### ACTION ITEM
In the material below, the lines containing the word "Ohio" are required; copy each of them.

### SUPPLIED RECORDS
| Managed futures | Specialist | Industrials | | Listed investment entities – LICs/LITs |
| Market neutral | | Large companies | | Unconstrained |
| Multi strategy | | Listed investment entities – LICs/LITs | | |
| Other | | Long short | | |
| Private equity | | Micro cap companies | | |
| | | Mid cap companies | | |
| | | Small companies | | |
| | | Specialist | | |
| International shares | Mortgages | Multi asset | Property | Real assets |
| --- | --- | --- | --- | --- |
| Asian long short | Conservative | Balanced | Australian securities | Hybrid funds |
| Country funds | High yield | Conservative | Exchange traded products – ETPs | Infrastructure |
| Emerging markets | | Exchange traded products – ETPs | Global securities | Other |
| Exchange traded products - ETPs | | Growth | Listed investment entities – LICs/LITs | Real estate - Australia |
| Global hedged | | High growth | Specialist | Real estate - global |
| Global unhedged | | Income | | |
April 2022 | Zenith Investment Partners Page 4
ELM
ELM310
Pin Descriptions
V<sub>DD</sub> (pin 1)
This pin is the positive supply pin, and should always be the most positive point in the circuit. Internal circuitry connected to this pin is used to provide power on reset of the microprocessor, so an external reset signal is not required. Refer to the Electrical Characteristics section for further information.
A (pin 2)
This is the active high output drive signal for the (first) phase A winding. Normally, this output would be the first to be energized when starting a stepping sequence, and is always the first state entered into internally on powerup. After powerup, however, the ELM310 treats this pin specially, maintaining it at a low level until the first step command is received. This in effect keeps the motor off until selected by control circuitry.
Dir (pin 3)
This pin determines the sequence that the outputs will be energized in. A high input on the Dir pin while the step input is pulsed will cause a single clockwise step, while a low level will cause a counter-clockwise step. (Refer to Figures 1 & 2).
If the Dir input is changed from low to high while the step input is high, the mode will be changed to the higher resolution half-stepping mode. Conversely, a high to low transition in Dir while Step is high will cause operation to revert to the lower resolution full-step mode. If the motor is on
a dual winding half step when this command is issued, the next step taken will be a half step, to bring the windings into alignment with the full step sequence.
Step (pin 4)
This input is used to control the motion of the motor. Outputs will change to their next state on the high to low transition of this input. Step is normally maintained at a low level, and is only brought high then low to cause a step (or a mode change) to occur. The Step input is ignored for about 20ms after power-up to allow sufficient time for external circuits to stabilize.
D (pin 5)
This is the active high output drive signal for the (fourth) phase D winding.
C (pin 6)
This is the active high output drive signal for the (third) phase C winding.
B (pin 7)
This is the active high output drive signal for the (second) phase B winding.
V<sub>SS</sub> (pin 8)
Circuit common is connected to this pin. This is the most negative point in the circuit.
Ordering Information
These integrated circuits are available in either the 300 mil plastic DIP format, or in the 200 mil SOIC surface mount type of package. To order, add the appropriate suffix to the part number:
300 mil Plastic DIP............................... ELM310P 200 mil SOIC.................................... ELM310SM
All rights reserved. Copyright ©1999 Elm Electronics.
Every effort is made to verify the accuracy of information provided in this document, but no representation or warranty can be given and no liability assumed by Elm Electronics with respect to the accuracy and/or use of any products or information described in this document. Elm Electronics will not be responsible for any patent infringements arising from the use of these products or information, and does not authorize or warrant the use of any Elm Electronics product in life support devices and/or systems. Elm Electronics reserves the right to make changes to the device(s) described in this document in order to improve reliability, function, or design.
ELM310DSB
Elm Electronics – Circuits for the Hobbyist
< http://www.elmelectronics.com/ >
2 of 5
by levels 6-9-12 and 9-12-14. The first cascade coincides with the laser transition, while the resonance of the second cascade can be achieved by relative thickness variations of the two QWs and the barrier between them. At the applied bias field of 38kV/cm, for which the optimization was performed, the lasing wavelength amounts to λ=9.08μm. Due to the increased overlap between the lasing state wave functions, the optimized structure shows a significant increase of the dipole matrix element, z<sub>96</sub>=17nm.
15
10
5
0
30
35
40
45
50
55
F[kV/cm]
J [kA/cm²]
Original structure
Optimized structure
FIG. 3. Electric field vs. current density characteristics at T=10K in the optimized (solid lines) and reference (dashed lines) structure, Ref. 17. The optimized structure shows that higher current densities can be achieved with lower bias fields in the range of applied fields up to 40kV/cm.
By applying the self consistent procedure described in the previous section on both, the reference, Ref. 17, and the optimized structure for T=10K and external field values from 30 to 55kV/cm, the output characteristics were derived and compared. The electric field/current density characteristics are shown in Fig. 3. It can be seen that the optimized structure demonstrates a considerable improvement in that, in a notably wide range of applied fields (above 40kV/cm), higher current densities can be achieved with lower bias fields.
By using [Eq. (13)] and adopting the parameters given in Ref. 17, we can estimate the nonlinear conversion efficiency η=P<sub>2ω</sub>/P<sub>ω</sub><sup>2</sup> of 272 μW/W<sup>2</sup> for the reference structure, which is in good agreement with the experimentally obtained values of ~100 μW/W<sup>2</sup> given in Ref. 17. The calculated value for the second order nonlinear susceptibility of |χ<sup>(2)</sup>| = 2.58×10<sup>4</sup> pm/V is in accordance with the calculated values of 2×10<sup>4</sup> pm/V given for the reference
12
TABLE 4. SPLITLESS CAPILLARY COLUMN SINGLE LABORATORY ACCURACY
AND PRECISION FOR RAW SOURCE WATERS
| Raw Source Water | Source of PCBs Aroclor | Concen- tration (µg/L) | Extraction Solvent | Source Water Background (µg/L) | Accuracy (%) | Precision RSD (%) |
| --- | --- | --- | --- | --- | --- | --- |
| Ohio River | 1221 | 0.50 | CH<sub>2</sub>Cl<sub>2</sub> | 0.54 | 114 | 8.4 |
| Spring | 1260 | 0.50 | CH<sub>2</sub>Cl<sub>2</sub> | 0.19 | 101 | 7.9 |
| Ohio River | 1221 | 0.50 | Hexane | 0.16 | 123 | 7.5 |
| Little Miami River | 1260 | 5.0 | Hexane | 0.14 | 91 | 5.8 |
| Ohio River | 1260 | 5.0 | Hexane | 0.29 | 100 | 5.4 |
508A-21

### ANSWER SPACE
| Ohio River | 1221 | 0.50 | CH<sub>2</sub>Cl<sub>2</sub> | 0.54 | 114 | 8.4 |
| Ohio River | 1221 | 0.50 | Hexane | 0.16 | 123 | 7.5 |
| Ohio River | 1260 | 5.0 | Hexane | 0.29 | 100 | 5.4 |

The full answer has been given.